Sebahagian ahli ilmu menafsirkan Hadits ini dengan arti: "Berbuka dan berpuasa hari mengikuti umum, atau orang ramai." Melihat bulan di siang hari.

Apabila kita melihat bulan di siang hari sebelum zawal, atau sesudah zawal, maka bulan itu untuk malam yang mendatanginya. Demikianlah menurut pendapat Jumhur.

Berkata Ibn Hazm "Apabila dilihat bulan sebelum zawal, maka menandakan sudah sehari bulan; wajib kita berpuasa semenjak melihat itu (atau wajib berbuka jika di akhir Ramadhan). Dan apabila kita melihat sesudah zawal, maka esoknya baru sehari bulan."

Diriwayatkan oleh Ibn Hazm dari Ibrahim An Nakha-i, ujarnya: "Adalah Umar Ibn Khathab mengirim surat kepada wali-walinya (kepala Daerah), menyatakan bahwa, "apabila kamu melihat bulan sebelum zawal, berbukalah kamu dan apabila kamu melihat sesudah zawal, maka janganlah kamu berbuka." Dalam suatu Hadits yang Shahih ada diterangkan, bahwa Nabi SAW. bersabda:

إِذا غَابَ الْقَمَرُ قَبْلَ غُرُوبِ الشَّفَقِ ، فَهُوَ لِلَيْلَةِ . وَإِذَا غَابَ الْقَمَرُ بَعْدَ غُرُوبِ الشَّفَقِ اَوْ بَعْدَ غُرُوبِ الْحُمْرَةِ ، فَهُوَ لِلَيْلَتَيْنِ

"Apabila terbenam bulan sebelum hilang syafaq merah, maka malam itu malam pertama (kesatu).
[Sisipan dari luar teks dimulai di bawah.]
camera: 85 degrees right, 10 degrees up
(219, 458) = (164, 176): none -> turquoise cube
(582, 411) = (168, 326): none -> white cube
Dan apabila terbenam sesudah hilang mega merah, atau sesudah hilang merah, maka malam itu malam kedua." 

Jika dilihat bulan sebelum terbenam matahari, maka esoknya tidak dipandang tanggal satu.
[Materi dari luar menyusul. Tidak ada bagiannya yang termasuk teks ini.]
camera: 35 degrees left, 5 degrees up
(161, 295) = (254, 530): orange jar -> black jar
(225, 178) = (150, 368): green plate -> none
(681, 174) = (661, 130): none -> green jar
2. Mendapat khabar dari orang adil

Orang adil, ialah: orang yang lebih banyak baiknya dari pada buruknya. Orang ini mengkhabarkan, bahwa hilal Ramadlan kelihatan di ufuk barat sesudah maghrib (sesudah terbenam matahari).

Diriwayatkan oleh Abu Daud dan Ad Daruquthni dari Umar, ujarnya:

تَرَاءَ النَّاسُ الهِلَالَ . فَأَخَبَرْتُ رَسُولَ اللهِ صلعم أَنِّي رَأَيْتُهُ، فَصَامَ وَاَمَرَ النَّاسَ بِصِيَامِهِ 

"Manusia sibuk melihat-lihat bulan lalu aku khabarkan kepada Rasulul lah SAW. bahwasanya aku telah melihatnya, karena itu Rasulullah SAW. berpuasa dan memerintahkan manusia berpuasa."

Diriwayatkan oleh At Turmudzi dari Ikrimah dari Ibnu Abbas, ujarnya:

جَاءَ أَعْرَابِي إِلَى النَّبي صلعم ، فَقَالَ إِنِّي رَأَيْتُ الْهِلَالَ يَعْنِي رَمَضَانَ ، فَقَالَ أَتَشْهَدُ أن لا اله الا اللهُ ؟ قَالَ : نَعَمْ . قَالَ ، أَشْهَدُ أَنَّ مُحَمَّدًا رَسُولُ اللهِ ؟ قَالَ : نعم . قَالَ يَا بِلالُ، أَذِّنَ فِي النَّاسِ فَلْيَصُومُوا غَدًا 

"Seorang Arabi (Badawi) telah datang kepada Rasulullah SAW. lalu berkata: "Bahwasanya saya telah melihat hilal Ramadlan." Maka bertanya Rasulullah SAW.: "Apakah kamu mengakui bahwasanya tiada Tuhan melainkan Allah?" Badawi itu menjawab "benar." Bertanya lagi Rasulullah SAW: Apakah engkau mengakui bahwa Mu- hammad itu Rasul Allah?" Menjawab Badawi itu: "benar." Maka bersabdalah Rasulullah "Wahai Bilal, beritahukanlah kepada manusia sipaya mereka berpuasa esok hari."

Kedua-dua Hadits ini menyatakan bahwa Syara' menerima pensaksian seseorang buat menentukan masuk atau tidaknya bu- lan Ramadlan. Inilah mazhab Ibn Mubarak, Ahmad Ibn Hanbal dan Asy Syafi'iy di salah satu riwayat dari padanya.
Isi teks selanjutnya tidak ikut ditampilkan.